4.- Provocar la irritación del adversario y hacerle montar en cólera, pues obcecado por ella, no estará en condiciones apropiadas de juzgar rectamente, ni de aprovechar las propias ventajas.
5.- Si notamos que el adversario inicia una argumentación con la que va a derrotarnos, no debemos consentir que prosiga; hay que impedirle a toda costa que concluya, interrumpiéndolo o desviando a tiempo la trayectoria de la discusión.
6.- Un golpe brillante es el que se conoce como retorsio argumenti (dar la vuelta al argumento); es decir cuando el argumento que el adversario quiere utilizar para su defensa puede ser utilizado mejor en su contra.
7.- La contradicción y la discordia motivan la exageración de la tesis. Contradiciendo al adversario, podemos inducirlo a que lleve más allá de sus límites una afirmación que dentro de ellos hubiera podido ser verdadera.
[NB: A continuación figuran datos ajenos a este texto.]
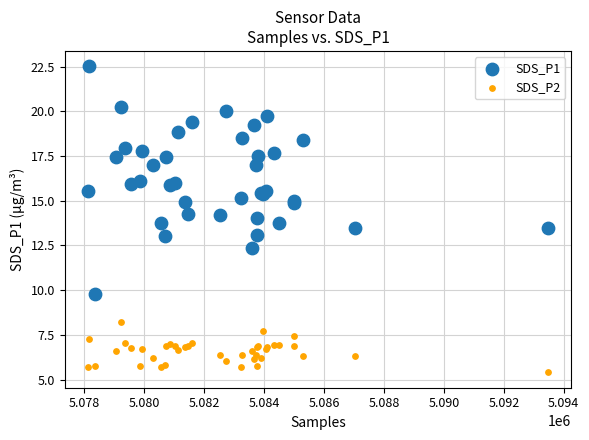

Which series reaches the minimum Y coordinate?

SDS_P2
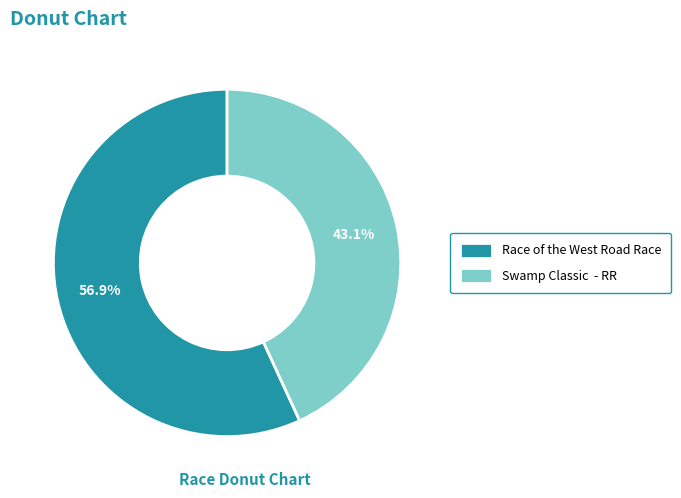

What is the largest slice in the pie chart?

Race of the West Road Race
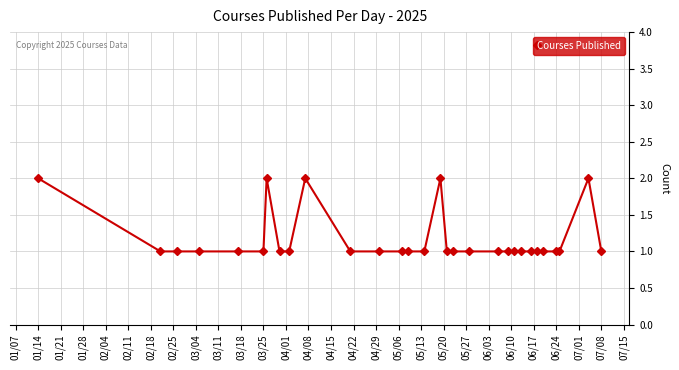

Reading right to left, extract all data points from this chart.

1	2	1	1	1	1	1	1	1	1	1	1	1	1	2	1	1	1	1	1	2	1	1	2	1	1	1	1	1	2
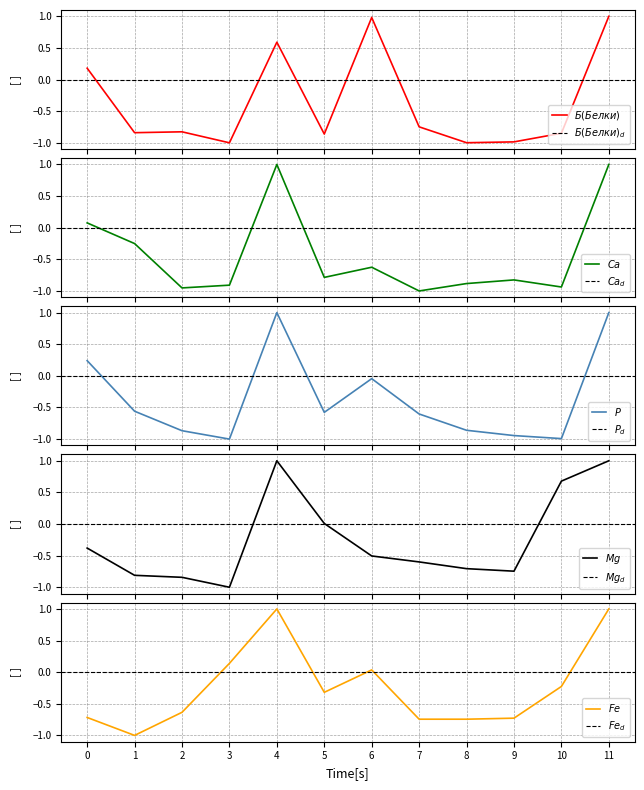

What is the minimum value for Fe?

-1.0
8.- Si inesperadamente el adversario se muestra irritado ante un argumento, debe utilizarse tal argumento con insistencia; no solo porque sea el más indicado para irritarle, sino porque es de suponer que se tocó la parte más débil de su razonamiento.
9.- Esta estrategia está especialmente indicada para cuando discuten personas doctas ante un auditorio que no lo es. Si no se dispone de ningún argumento, se opta por uno ad auditores (dirigido al auditorio), esto es, se arguye una observación inválida, cuya invalidez solo reconoce el experto. Si bien el adversario lo es, no así el auditorio; a sus ojos nuestro adversario pasará por derrotado. Y aún más rotundamente si la observación que se hizo pone en ridículo de algún modo su afirmación. La gente está enseguida dispuesta a la risa, y se obtiene el apoyo de los que ríen.
10.- Cuando advertimos que el adversario es superior y llevamos las de perder, procederemos de manera ofensiva, grosera y ultrajante; es decir pasamos del tema de discusión (puesto que ahí ya hemos perdido la partida) a la persona del adversario, a la que atacamos de cualquier manera.
Esta edición de El arte de tener razón es de pequeño tamaño -forma parte de la exquisita colección Cuadernos Acantilado- y por lo tanto cabe sin problemas en el bolsillo de la americana de cualquier presidenciable; es ideal para llevar siempre a mano durante la campaña. Eso sí, cuando a los candidatos se les haga esa manida pregunta de qué libro tienen en la mesilla de noche, dudo que confiesen que son ávidos lectores de Schopenhauer.
Mauricio Bach: Nacido en Barcelona en 1965, ha hecho de todo en el mundo cultural: ha sido editor, director editorial, colaborador en prensa escrita (en periódicos y revistas de papel y digitales) y profesor de escritura creativa; ha impartido cursos sobre cine, literatura y arte; ha ejercido de traductor, y ha publicado algunos libros, entre ellos varios sobre cine.